TOS/全年齢

 a little soliloquy


「――ロイド、ごめんね……。守ってあげられなくて」
「いいんだよ。こんなのすぐに治るからさ」
 コレットの言葉に、ロイドは血の気の引いた顔で返す。
 母の仇であるクヴァルを追い詰め、勝利したロイドたちだったが、なけなしの力を振り絞ったクヴァルの一撃を食らい、ロイドは重傷を負ってしまう。
 それを見て、酷く取り乱したクラトスは、鬼神の如くクヴァルを斬りつけ、絶命させたのだった。
 その後、彼はリフィルを差し置いて瀕死のロイドに治癒術をかけ、傷を癒した。
 その表情は、先程のような殺意に満ちたものではなく、失いたくないものを生かそうとする必死さに溢れたものだった。
 ひりつく痛みで遠のいていく意識の中、妙な安心感を覚えながら、ロイドは意識を手放した。
 目覚めると、そこはアスカードの人間牧場ではなかった。
 数日前に泊まった部屋の天井から視線を反らすと、幼なじみの少女の今にも泣きそうな顔が目に飛び込んできた。
 それが数分前の出来事だ。
「それより、おまえは平気か? 辛かったら俺に言えよ。おまえの身体のこと、今は俺とおまえしか知らないんだからな」
「うん、でもだいじょぶだよ。じゃあ、目覚めたことみんなに知らせてくるね」
 そう言うと、コレットは踵を返し部屋を出た。
 それからすぐに、急ぎ足気味に仲間たちが見舞いに来た。
 ジーニアス、リフィル、しいな――。
 『ロイドが死ぬ姿が想像できない』などと茶化していたものの、誰もが彼を心配し、また無事を確認して安堵していた。
 しかし、クラトスだけが部屋を訪れなかった。
 剣の稽古には付き合ってくれるのに、こんな時に顔を出さないなんて冷たいやつだな、とロイドは内心へそを曲げた。
 仲間たちが部屋を出た後、静寂に包まれたことで頭が冷えてきた彼は、今後のことを考え始める。
 身体の痛みは依然として強い。
 しばらく戦える状態ではないということは分かった。
 だが、目に見える範囲の怪我は少しだが治っている。
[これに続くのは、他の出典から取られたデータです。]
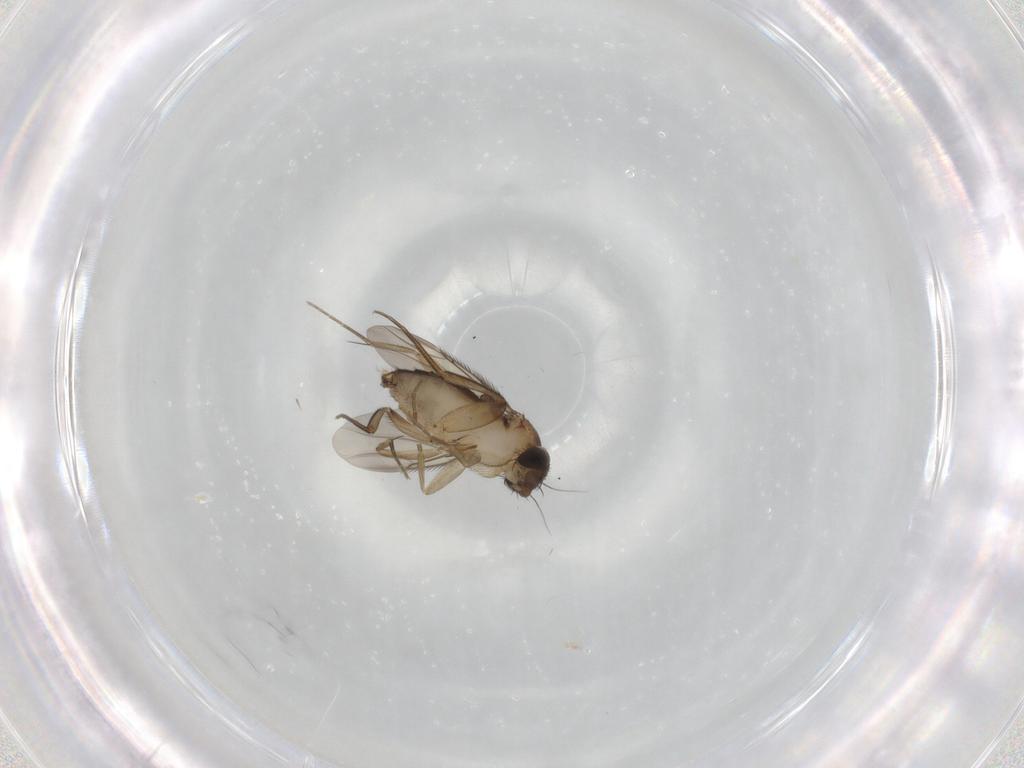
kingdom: Animalia
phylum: Arthropoda
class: Insecta
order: Diptera
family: Phoridae
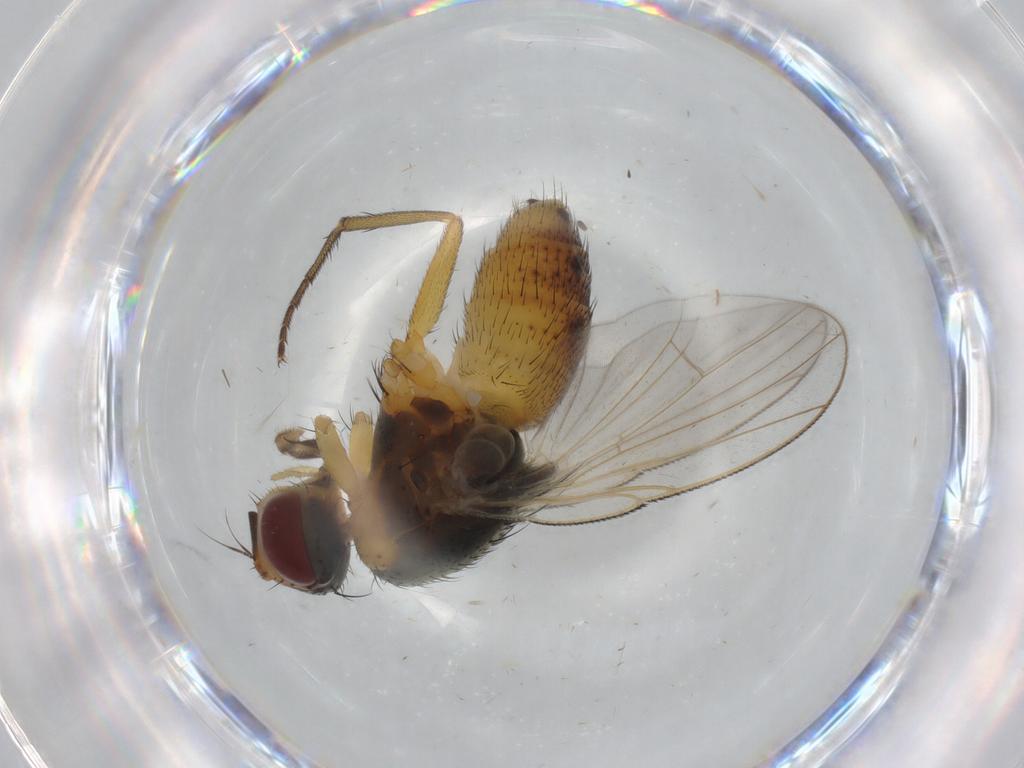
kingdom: Animalia
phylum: Arthropoda
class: Insecta
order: Diptera
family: Muscidae
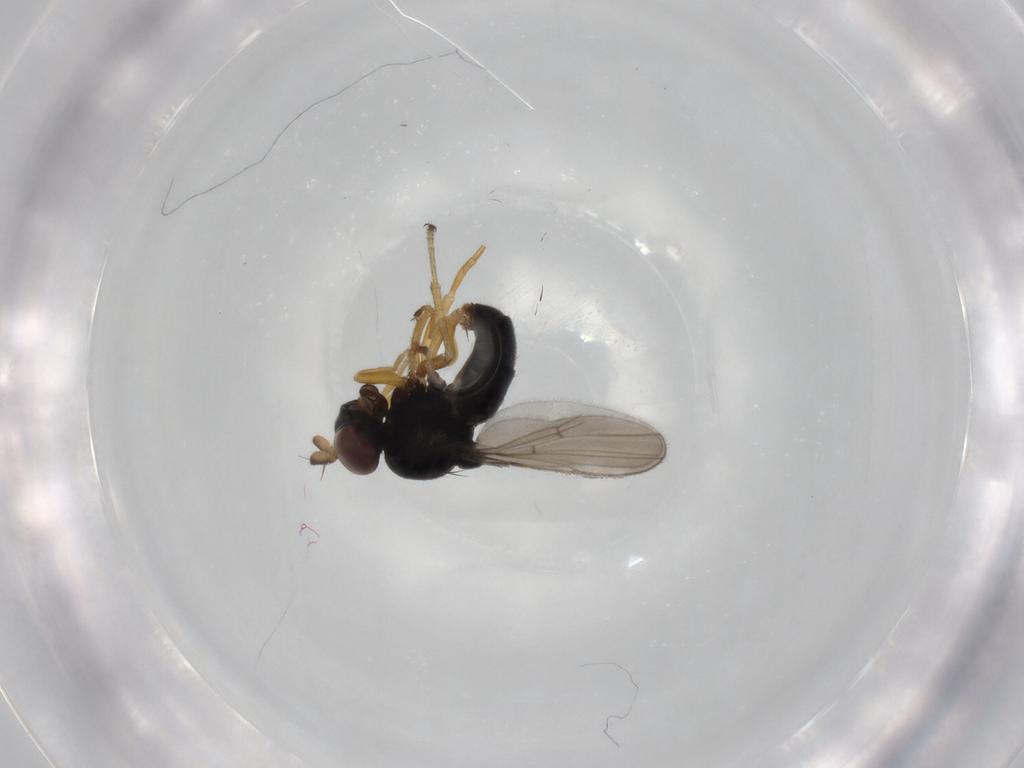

クラトスのお陰だろうか。
 クラトスといえば、クヴァルと会ってからのクラトスは様子がおかしい。
 俺の母さんのことになると、普段のスカした態度が一変して感情的になる。
 どうして、俺の母さんのことでそこまで怒れるんだ?
 母さんの知り合いなのか?
 あんたは一体……何者なんだ――?
 真実を訊ねたい気持ちが膨らむ。
 しかし、本人に訊ねたところで結局はぐらかされるのがオチだろうと、ロイドは再度眠るため、目を瞑った。

 ◆

 それから一時間ほど経った頃だろうか。
 ノックもせず誰かが入ってくる音がした。
 旅の仲間の中では一番重い足音がゆっくりとベッドに近付いてきて、やがて傍らで鳴り止んだ。
 重力に従って擦れる布の音が響く。
 ロイドは寝たふりをしながら様子を窺うことにした。
 少しして、音の主はひとり語り始めた。
「……ありがとう。クヴァルを討ち倒してくれて。私だけでは成し遂げられなかっただろう。だが、おまえはまだまだ詰めが甘い。その油断が……いつかおまえの命取りとなるやもしれぬ」
 言葉が止み、しばしの無言が続く。
 物言えぬ緊張感に包まれながら次の言葉を待ったが、続いたのは言葉ではなく――行動だった。
 髪をくしゃっと柔らかく撫で、顔の近くでそっと囁いた最後の訪問者は、おもむろに立ち上がり、部屋を出て行った。
 『おまえまで、私を置いて往くな……』
 囁かれた言葉の真意は分からないが、心配されていることだけは伝わり、ロイドは嬉しくなった。
 閉じた扉の前で、クラトスは俯いて顔に手を当てた。
 彼に真実を伝えずに『責務』を全うすると決めた。
 しかし、憎き仇に妻だけでなく息子までも奪われそうになり、思わず冷静さを欠いてしまった。
 生き延びてくれてよかったという思いが、言葉として零れてしまった――。
 ほろ苦い後悔の後、男は扉の前から離れていった。
 この先、数多の苦難に見舞われるとしても、壮健で在り続けてほしいと。
 そして、いつの日か――己を打ち倒してほしいと。そう願いながら。